# drop shadows in InDesign CS2 and 3



## madameclaude (Oct 2, 2008)

creating a drop shadow behind an object in InDesign sometimes causes the object to lose its contrast and saturation as though the shadow is falling on top of the image rather than behind, even if "object knocks out shadow" is selected in the Effects dialog box. 
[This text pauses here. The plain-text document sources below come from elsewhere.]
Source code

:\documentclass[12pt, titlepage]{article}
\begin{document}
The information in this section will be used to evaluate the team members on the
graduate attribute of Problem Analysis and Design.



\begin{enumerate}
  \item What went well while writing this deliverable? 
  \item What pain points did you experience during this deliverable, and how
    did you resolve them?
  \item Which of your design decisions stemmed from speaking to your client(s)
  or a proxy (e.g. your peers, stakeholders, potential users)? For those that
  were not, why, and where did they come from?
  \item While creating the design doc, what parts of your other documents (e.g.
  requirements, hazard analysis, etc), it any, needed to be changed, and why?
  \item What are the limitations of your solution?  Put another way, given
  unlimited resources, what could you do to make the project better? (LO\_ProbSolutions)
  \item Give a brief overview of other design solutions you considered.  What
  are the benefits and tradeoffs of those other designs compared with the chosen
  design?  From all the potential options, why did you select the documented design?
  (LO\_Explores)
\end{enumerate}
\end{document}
Anyone else experienced this and found a fix?

Working in Mac OS 10.4.11

Many thanks!


----------



## skyrivermom (Jan 16, 2009)

Hello, I just found your post. I am having the same problem (in CS2) and cannot find any answers online. Did you ever solve this? Thanks!


----------



## madameclaude (Oct 2, 2008)

No, no answers. So sorry! Maybe the problem has been solved in CS4.


----------



## Niniel (Apr 17, 2008)

What is the source object?


----------



## skyrivermom (Jan 16, 2009)

I placed some text in front of an image. As soon as I put the drop shadow on the text, the image loses saturation and goes slightly dark. If I remove the drop shadow the image returns to its normal appearance. This is on the screen - have not checked it in print yet.


----------



## lolarobot (Jan 2, 2009)

Make sure you that you are viewing it at high quality: Go to view, display performance, high quality display. Also, sometimes, it may "seem" fuzzy on the screen, but it will not print that way. Try printing a sample and you will see. Also, make sure you view this fuzziness at 100% and you will see it is not actually pixelated or fuzzy. Thanks!


----------